Wednesday, November 18, 2020

Hard condensed matter can be soft, too.

In the previous post, I mentioned that one categorization of "soft" condensed matter is for systems where quantum mechanics is (beyond holding atoms together, etc.) unimportant.  In that framing, "hard" condensed matter looks at systems where \(\hbar\) figures prominently, in the form of quantum many-body physics.  By that labeling, strongly interacting quantum materials are the "hardest" systems out there, with entanglement, tunneling, and quantum fluctuations leading to rich phenomena. 
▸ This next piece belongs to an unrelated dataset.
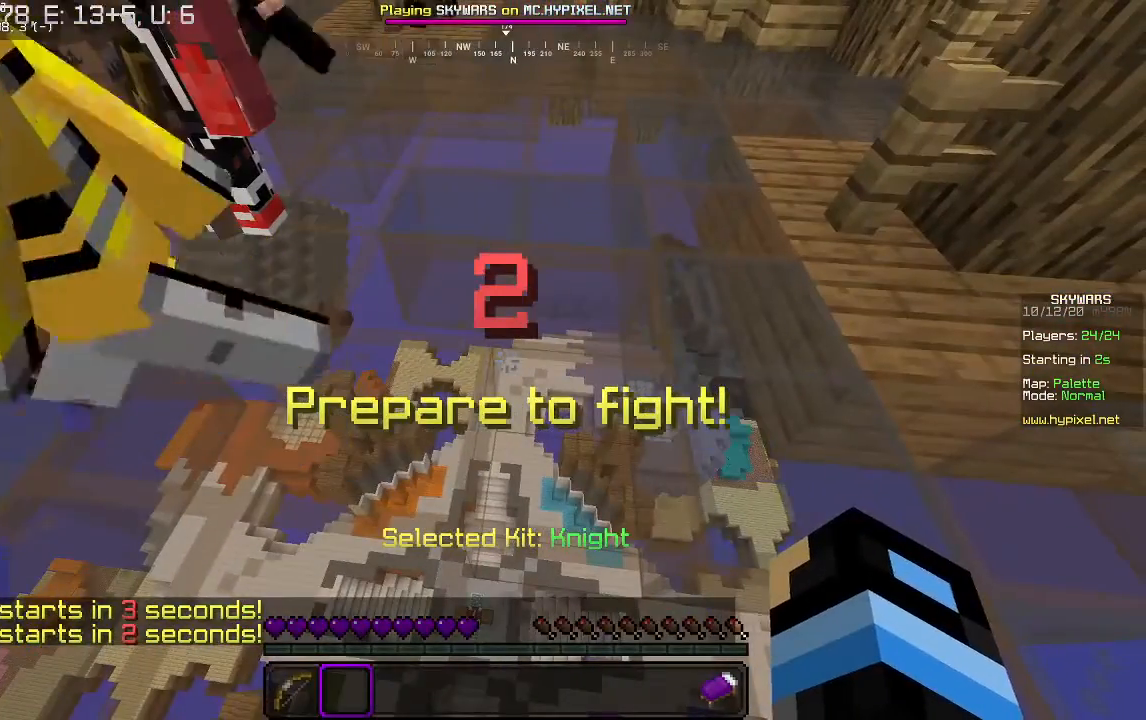
{"keys": [], "mouse": [], "events": []}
Orientation textures in a liquid crystal, from wikipedia
Interestingly, in recent years it has become clear that these hard CM systems can end up having properties that are associated with some soft condensed matter systems.  For instance, liquid crystals are canonical soft matter systems.  As I'd explained long ago here, liquid crystals are fluids made up of objects with some internal directionality (e.g., a collection of rod-like molecules, where one can worry about how the rods are oriented in addition to their positions).  Liquid crystals can have a variety of phases, including ones where the system spontaneously picks out a direction and becomes anisotropic.  It turns out that sometimes the electronic fluid in certain conductors can spontaneously do this as well, acting in some ways like a nematic liquid crystal.  A big review of this is here.  One example of this occurs in 2D electronic systems in high magnetic fields in the quantum Hall regime; see here for theory and here for a representative experiment.  Alternately, see here for an example in a correlated oxide at the cusp of a quantum phase transition.

Another example:  hydrodynamics is definitely part of the conventional purview of soft condensed matter.   In recent years, however, it has become clear that there are times when the electronic fluid can also be very well-described by math that is historically the realm of classical fluids.   This can happen in graphene, or in more exotic Weyl semimetals, or perhaps in the exotic "strange metal" phase.  In the last of those, this is supposed to happen when the electrons are in such a giant, entangled, many-body situation that the quasiparticle picture doesn't work anymore.  

Interesting that the hardest of hard condensed matter systems can end up having emergent properties that look like those of soft matter.